Диспут о счастье
Лев Гумилев был человеком Возрождения. Археолог, тюрколог, историк, географ, этнограф, философ – перечень его интересов можно продолжать бесконечно. В шестидесятые-семидесятые годы прошлого века его оригинальные теории едва не перевернули научный мир, но партийные кураторы и академическое сообщество быстро спохватились, дали окорот бунтующему против устоявшихся догматов самоучке.
В его определении Хазарского каганата как государства-химеры проницательно заподозрили скрытый антисемитизм. Гумилев доказывал, что противоестественное соединение тюркского (народного) базиса и иудейской (элитной) надстройки не могло быть успешным и долговечным, поэтому русский князь Святослав – «Иду на вы!» – одним ударом сокрушил то, что было исторически обречено.
В теории этногенеза разглядели прямой намек на то, что звезда коммунизма никогда не воссияет над миром, поскольку каждый этнос бредет по дороге истории предназначенным ему путем, переживая, как отдельно взятый человек, детство, юность, зрелость, старость и, увы, неотвратимую кончину, а следовательно, подъем (пассионарность), гармоничное развитие (гомеостаз), упадок (обскурацию). Каждому этносу Гумилев определил срок в полторы тысячи лет, а неизбежность перехода из одной стадии в другую обосновал влиянием космических процессов. За это открытие его записали в социал-дарвинисты.

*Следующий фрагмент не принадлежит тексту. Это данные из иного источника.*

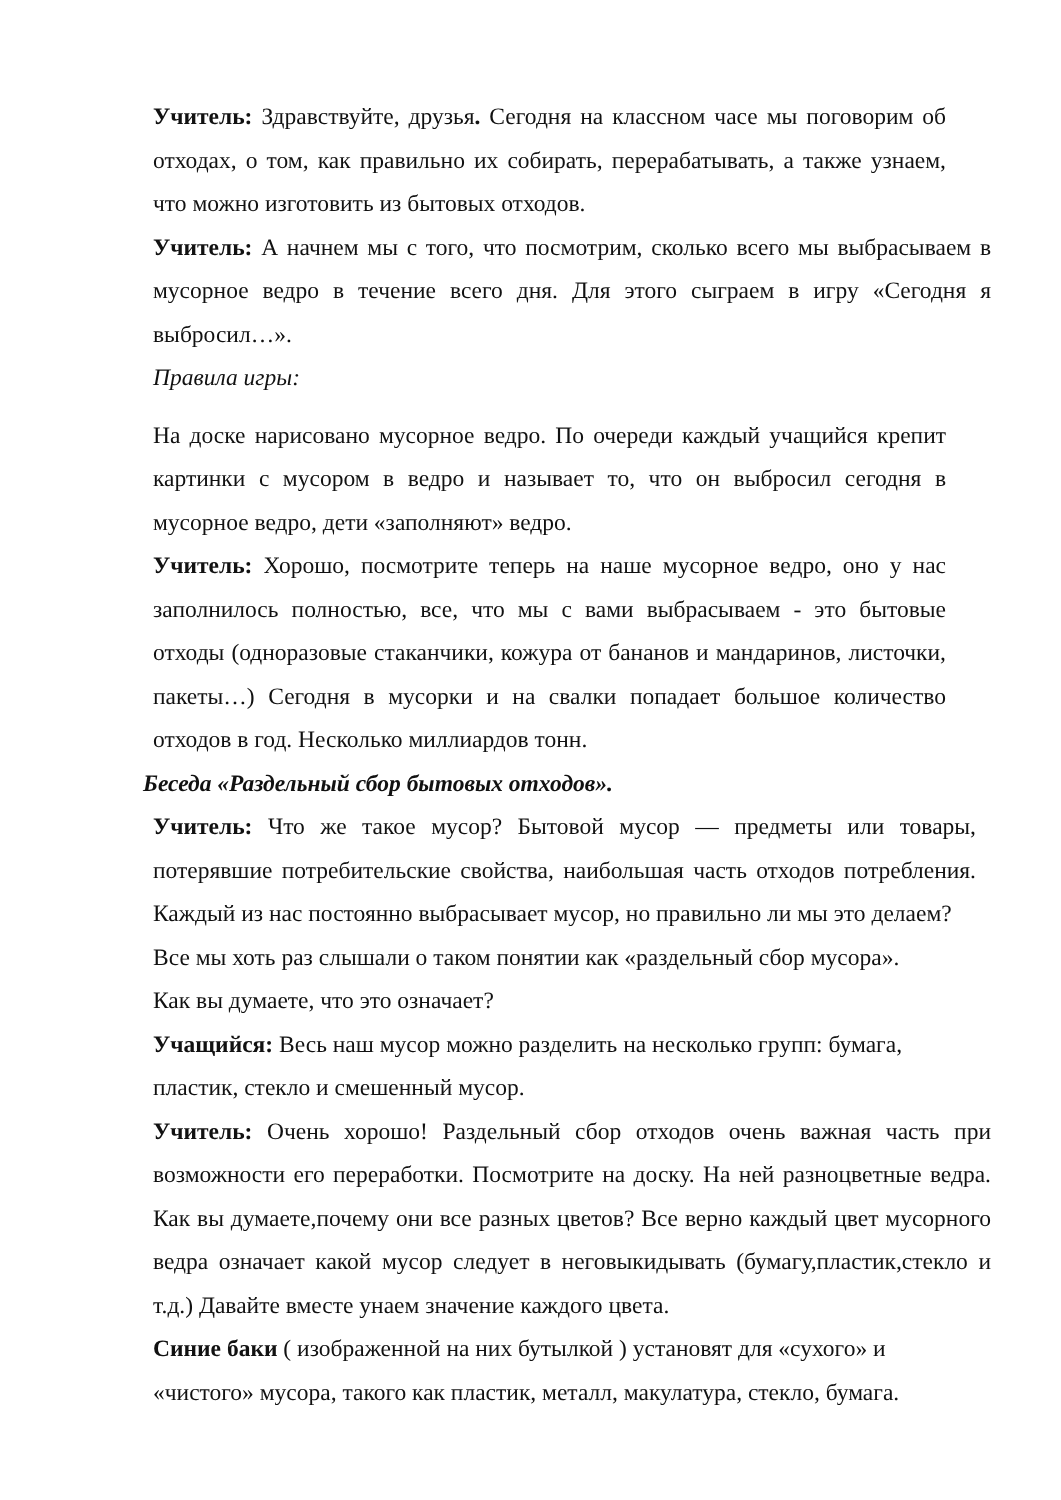Учитель: Здравствуйте, друзья. Сегодня на классном часе мы поговорим об отходах, о том, как правильно их собирать, перерабатывать, а также узнаем, что можно изготовить из бытовых отходов.
Учитель: А начнем мы с того, что посмотрим, сколько всего мы выбрасываем в мусорное ведро в течение всего дня. Для этого сыграем в игру «Сегодня я выбросил…».
Правила игры:
На доске нарисовано мусорное ведро. По очереди каждый учащийся крепит картинки с мусором в ведро и называет то, что он выбросил сегодня в мусорное ведро, дети «заполняют» ведро.
Учитель: Хорошо, посмотрите теперь на наше мусорное ведро, оно у нас заполнилось полностью, все, что мы с вами выбрасываем - это бытовые отходы (одноразовые стаканчики, кожура от бананов и мандаринов, листочки, пакеты…) Сегодня в мусорки и на свалки попадает большое количество отходов в год. Несколько миллиардов тонн.
Беседа «Раздельный сбор бытовых отходов».
Учитель: Что же такое мусор? Бытовой мусор — предметы или товары, потерявшие потребительские свойства, наибольшая часть отходов потребления. Каждый из нас постоянно выбрасывает мусор, но правильно ли мы это делаем?
Все мы хоть раз слышали о таком понятии как «раздельный сбор мусора».
Как вы думаете, что это означает?
Учащийся: Весь наш мусор можно разделить на несколько групп: бумага,
пластик, стекло и смешенный мусор.
Учитель: Очень хорошо! Раздельный сбор отходов очень важная часть при возможности его переработки. Посмотрите на доску. На ней разноцветные ведра. Как вы думаете,почему они все разных цветов? Все верно каждый цвет мусорного ведра означает какой мусор следует в неговыкидывать (бумагу,пластик,стекло и т.д.) Давайте вместе унаем значение каждого цвета.
Синие баки ( изображенной на них бутылкой ) установят для «сухого» и
«чистого» мусора, такого как пластик, металл, макулатура, стекло, бумага.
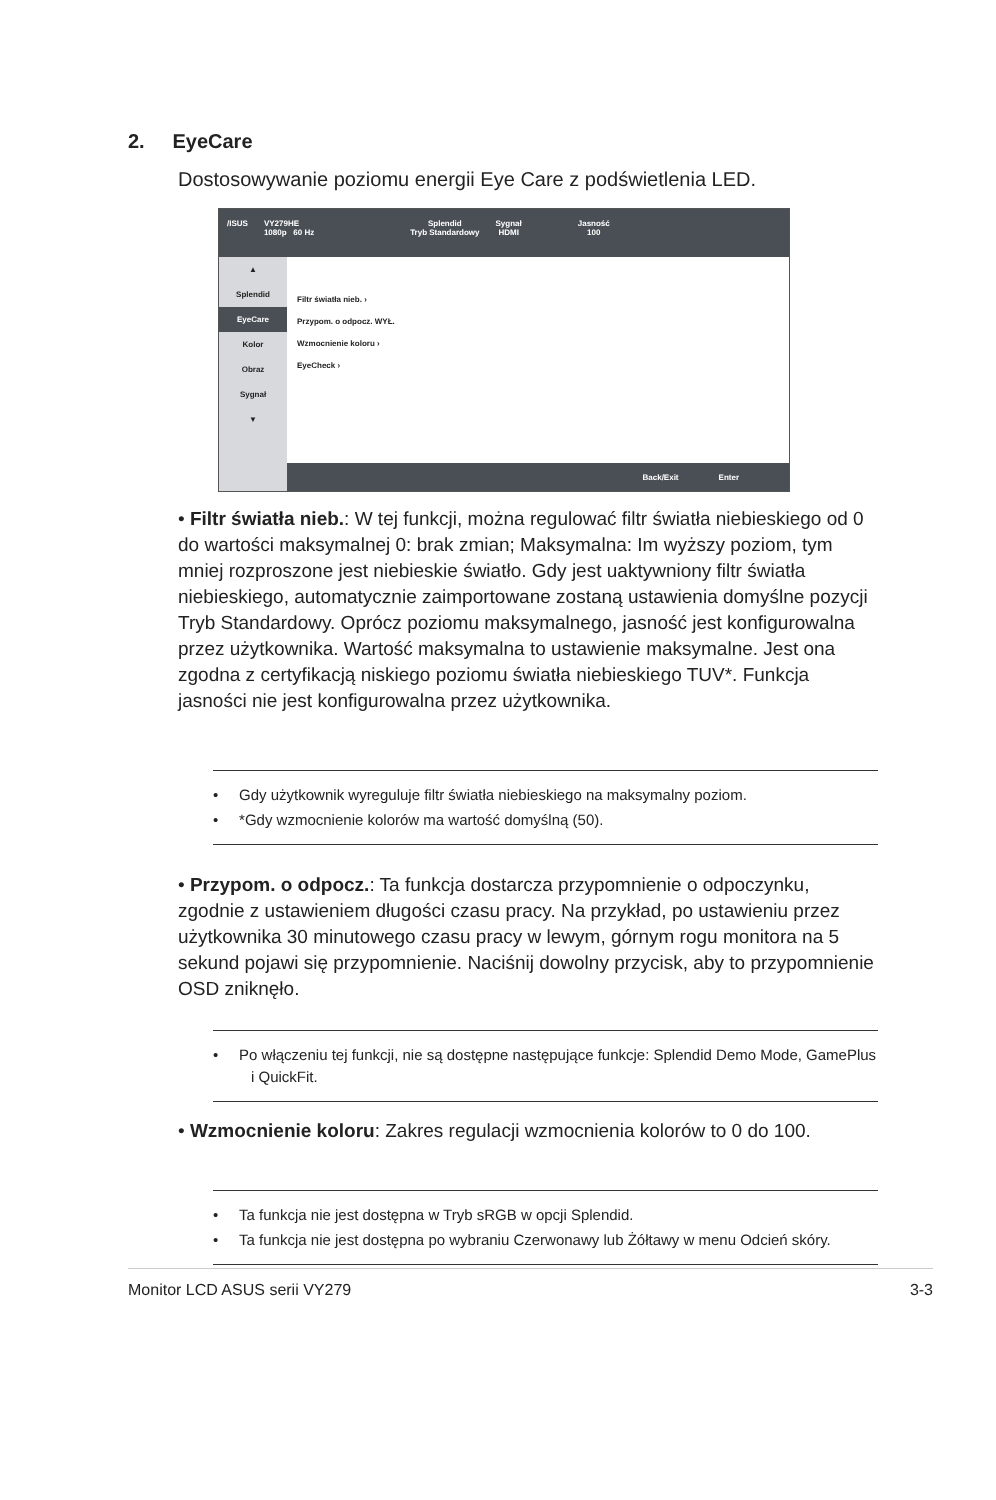2. EyeCare
Dostosowywanie poziomu energii Eye Care z podświetlenia LED.
/ISUS VY279HE
1080p 60 Hz
Splendid
Tryb Standardowy
Sygnał
HDMI
Jasność
100
▲
Splendid
EyeCare
Kolor
Obraz
Sygnał
▼
Filtr światła nieb. ›
Przypom. o odpocz. WYŁ.
Wzmocnienie koloru ›
EyeCheck ›
Back/Exit Enter
• Filtr światła nieb.: W tej funkcji, można regulować filtr światła niebieskiego od 0 do wartości maksymalnej 0: brak zmian; Maksymalna: Im wyższy poziom, tym mniej rozproszone jest niebieskie światło. Gdy jest uaktywniony filtr światła niebieskiego, automatycznie zaimportowane zostaną ustawienia domyślne pozycji Tryb Standardowy. Oprócz poziomu maksymalnego, jasność jest konfigurowalna przez użytkownika. Wartość maksymalna to ustawienie maksymalne. Jest ona zgodna z certyfikacją niskiego poziomu światła niebieskiego TUV*. Funkcja jasności nie jest konfigurowalna przez użytkownika.
• Gdy użytkownik wyreguluje filtr światła niebieskiego na maksymalny poziom.
• *Gdy wzmocnienie kolorów ma wartość domyślną (50).
• Przypom. o odpocz.: Ta funkcja dostarcza przypomnienie o odpoczynku, zgodnie z ustawieniem długości czasu pracy. Na przykład, po ustawieniu przez użytkownika 30 minutowego czasu pracy w lewym, górnym rogu monitora na 5 sekund pojawi się przypomnienie. Naciśnij dowolny przycisk, aby to przypomnienie OSD zniknęło.
• Po włączeniu tej funkcji, nie są dostępne następujące funkcje: Splendid Demo Mode, GamePlus i QuickFit.
• Wzmocnienie koloru: Zakres regulacji wzmocnienia kolorów to 0 do 100.
• Ta funkcja nie jest dostępna w Tryb sRGB w opcji Splendid.
• Ta funkcja nie jest dostępna po wybraniu Czerwonawy lub Żółtawy w menu Odcień skóry.
Monitor LCD ASUS serii VY279 3-3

Несильно понравилось советскому властному и научному истеблишменту и евразийская теория Гумилева, увидевшего вместо трехсотлетнего татаро-монгольского ига некий симбиоз Руси и Орды, совместно защищавших свое право на независимое существование от упорно и неостановимо стремящегося их подчинить Запада. Советская власть уважала Восток и его угнетенные народы, но марксизм, коммунизм и ленинизм все же были плодом западной научной мысли. Да и китайцы в то время считались не «стратегическими партнерами», как сейчас, а «бряцающими оружием пекинскими гегемонистами». Так что и здесь евразиец Гумилев пришелся не ко двору.
Схожие мысли, кстати, высказал тогда Олжас Сулейменов в книге «Аз и Я». Его, как официального поэта и члена КПСС, клеймили со всех трибун. Только старый лагерник Лев Гумилев отозвался о труде Сулейменова положительно.
В конце восьмидесятых – начале девяностых, когда отменили цензуру, работы и личность Гумилева сделались чрезвычайно популярными. Но это была популярность яркого, оригинального, эпатирующего общество человека, употребляющего в пищу репу вместо картофеля, отказывающегося верить во вред курения папирос «Беломорканал» (другое раннее произведение Гумилева называлось «Волшебные папиросы»), а не серьезного ученого.
После появления Гумилева в передачах Невзорова «600 секунд», его комментария событий у телецентра в Вильнюсе ( он согласился с Невзоровым, что «наши» – это разгонявшие толпу спецназовцы, а не собравшаяся у телецентра массовка) либеральная общественность исключила Гумилева из числа рукопожатных деятелей.
Оппоненты ученого не уставали ставить ему в вину незнание иностранных языков и недостаточное знакомство с основополагающими историческими источниками, к которым он не имел доступа, будучи многолетним лагерником и лишенцем. Но это не так. Гумилев прекрасно знал таджикский язык, использовал любую возможность (в заключении и ссылках он подолгу работал в библиотеках) для изучения интересующих его вопросов.
Неудивительно, что в отказе признавать ценность теорий Гумилева, стремлении воспринимать его как талантливого сочинителя забавных сюжетов на исторические темы, советскую, а сегодня российскую научную общественность поддерживает мировое академическое сообщество.
Между тем жизнь подтверждает правоту Гумилева. Он (изгой, зэк, работяга, солдат, самоучка, гений) увидел человеческую цивилизацию с иной, нежели большинство кабинетных ученых точки обзора. Кто скажет, что открывшаяся ему картина не имеет права на существование?
То, что происходит сегодня в мире, в Европе, а главное, в России, заставляет прислушаться к слову Льва Гумилева в диспуте о счастье человечества.